Exploring Needs and Design Opportunities for Proactive Information Support in In-Person Small-Group Conversations
Shaoze Zhou, Diana Nelly Rivera Rodriguez, Pedro Remior, Joaquin Frangi, Lingyao Li, Renkai Ma, Janet G. Johnson, Christine Lisetti, Chen Chen
TL;DR
The paper addresses the challenge of facilitating effective in-person small-group conversations, where real-time interaction and nonverbal cues complicate engagement. It adopts a qualitative, participatory design approach using two MR-based technology probes (a Wizard-of-Oz prototype and a reactive typing-based system powered by GPT-4o-mini) to explore proactive information support in group settings. Findings indicate that timely, non-intrusive, context-aware MR support can maintain focus and aid participation, but must preserve conversational ownership and be carefully rendered to avoid distraction; key information types include summaries of prior context, overlooked points and clarifications, and nonverbal cue indicators. The study offers design guidelines for adaptive, glanceable MR overlays to augment in-person group conversations and lays groundwork for future proactive AI agents, while acknowledging limitations such as MR headset obstruction and the non-experimental design, and outlining directions for more rigorous future work and broader participant sampling.
Abstract
In-person small-group conversations play a crucial role in everyday life; however, facilitating effective group interaction can be challenging, as the real-time nature demands full attention, offers no opportunity for revision, and requires interpreting non-verbal cues.
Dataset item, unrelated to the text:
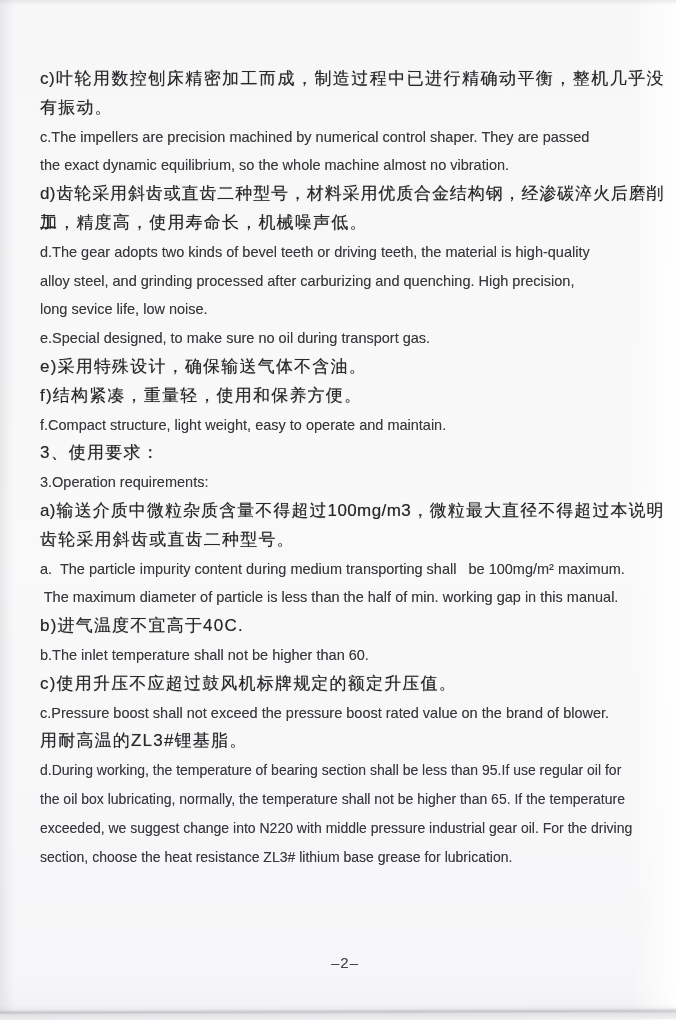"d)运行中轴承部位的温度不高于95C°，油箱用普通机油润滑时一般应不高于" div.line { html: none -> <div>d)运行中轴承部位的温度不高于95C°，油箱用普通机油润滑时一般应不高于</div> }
Using Mixed Reality to provide proactive information support shows promise in helping individuals engage in and contribute to group conversations. We present a preliminary participatory design and qualitative study (N = 10) using focus groups and two technology probes to explore the opportunities of designing proactive information support in in-person small-group conversations. We reveal key design opportunities concerning how to maximize the benefits of proactive information support and how to effectively design such supporting information. Our study is crucial for paving the way toward designing future proactive AI agents to enable the paradigm of augmented in-person small-group conversation experience.